- **What needs to be done**: In the records below, the line containing "right knee: (6, 382)" is the first to keep. Retype it and all later lines exactly, through the end.

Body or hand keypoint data

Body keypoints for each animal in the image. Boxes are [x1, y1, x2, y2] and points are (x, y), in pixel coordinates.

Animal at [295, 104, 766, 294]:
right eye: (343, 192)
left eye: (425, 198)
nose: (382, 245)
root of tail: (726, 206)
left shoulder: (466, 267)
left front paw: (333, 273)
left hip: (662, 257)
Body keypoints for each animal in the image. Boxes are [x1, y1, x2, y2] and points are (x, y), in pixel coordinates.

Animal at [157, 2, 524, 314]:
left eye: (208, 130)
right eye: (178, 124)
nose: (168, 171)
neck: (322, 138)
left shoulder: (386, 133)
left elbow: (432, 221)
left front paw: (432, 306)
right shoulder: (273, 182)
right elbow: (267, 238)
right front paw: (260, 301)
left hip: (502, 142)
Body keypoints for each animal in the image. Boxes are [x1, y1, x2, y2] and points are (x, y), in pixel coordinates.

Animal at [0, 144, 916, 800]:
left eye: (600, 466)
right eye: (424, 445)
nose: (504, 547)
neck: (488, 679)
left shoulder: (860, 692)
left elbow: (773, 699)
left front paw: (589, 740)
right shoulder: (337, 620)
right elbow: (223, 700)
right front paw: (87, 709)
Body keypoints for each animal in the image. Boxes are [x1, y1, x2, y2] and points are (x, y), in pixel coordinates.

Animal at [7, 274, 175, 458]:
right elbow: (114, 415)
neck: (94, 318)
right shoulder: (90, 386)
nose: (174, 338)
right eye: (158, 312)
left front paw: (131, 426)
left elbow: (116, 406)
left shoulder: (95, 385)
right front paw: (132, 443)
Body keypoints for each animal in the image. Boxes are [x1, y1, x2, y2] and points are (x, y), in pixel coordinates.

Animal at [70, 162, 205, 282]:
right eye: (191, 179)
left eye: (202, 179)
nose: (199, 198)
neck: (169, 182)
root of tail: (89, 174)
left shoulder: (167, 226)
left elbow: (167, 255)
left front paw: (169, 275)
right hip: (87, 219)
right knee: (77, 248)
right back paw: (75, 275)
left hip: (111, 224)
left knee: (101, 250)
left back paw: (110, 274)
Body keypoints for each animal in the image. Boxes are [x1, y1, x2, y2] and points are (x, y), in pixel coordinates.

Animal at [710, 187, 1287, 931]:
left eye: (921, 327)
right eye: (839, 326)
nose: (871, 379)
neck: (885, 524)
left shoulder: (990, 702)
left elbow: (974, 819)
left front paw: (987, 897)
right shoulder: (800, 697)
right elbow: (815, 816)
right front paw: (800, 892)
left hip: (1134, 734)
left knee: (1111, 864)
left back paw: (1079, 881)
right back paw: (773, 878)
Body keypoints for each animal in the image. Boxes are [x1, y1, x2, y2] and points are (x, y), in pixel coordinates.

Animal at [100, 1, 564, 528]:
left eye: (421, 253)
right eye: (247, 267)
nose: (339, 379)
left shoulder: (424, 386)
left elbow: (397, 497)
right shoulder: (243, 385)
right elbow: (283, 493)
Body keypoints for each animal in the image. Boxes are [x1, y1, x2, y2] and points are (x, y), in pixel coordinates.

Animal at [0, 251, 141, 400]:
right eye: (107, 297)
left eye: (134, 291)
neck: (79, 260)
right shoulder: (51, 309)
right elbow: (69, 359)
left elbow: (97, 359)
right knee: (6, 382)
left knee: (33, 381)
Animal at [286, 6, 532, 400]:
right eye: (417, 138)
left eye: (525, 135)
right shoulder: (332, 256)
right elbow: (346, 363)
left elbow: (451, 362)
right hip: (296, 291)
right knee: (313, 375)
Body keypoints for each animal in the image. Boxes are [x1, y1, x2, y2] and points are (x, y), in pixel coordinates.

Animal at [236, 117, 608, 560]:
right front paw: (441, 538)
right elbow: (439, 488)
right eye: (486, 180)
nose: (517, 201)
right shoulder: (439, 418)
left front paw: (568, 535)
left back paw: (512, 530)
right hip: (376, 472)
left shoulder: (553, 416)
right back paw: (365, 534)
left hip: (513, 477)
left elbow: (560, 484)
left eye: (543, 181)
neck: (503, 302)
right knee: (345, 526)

- **Worked solution**:
right knee: (6, 382)
left knee: (33, 381)
Animal at [286, 6, 532, 400]:
right eye: (417, 138)
left eye: (525, 135)
right shoulder: (332, 256)
right elbow: (346, 363)
left elbow: (451, 362)
right hip: (296, 291)
right knee: (313, 375)
Body keypoints for each animal in the image. Boxes are [x1, y1, x2, y2] and points are (x, y), in pixel coordinates.

Animal at [236, 117, 608, 560]:
right front paw: (441, 538)
right elbow: (439, 488)
right eye: (486, 180)
nose: (517, 201)
right shoulder: (439, 418)
left front paw: (568, 535)
left back paw: (512, 530)
right hip: (376, 472)
left shoulder: (553, 416)
right back paw: (365, 534)
left hip: (513, 477)
left elbow: (560, 484)
left eye: (543, 181)
neck: (503, 302)
right knee: (345, 526)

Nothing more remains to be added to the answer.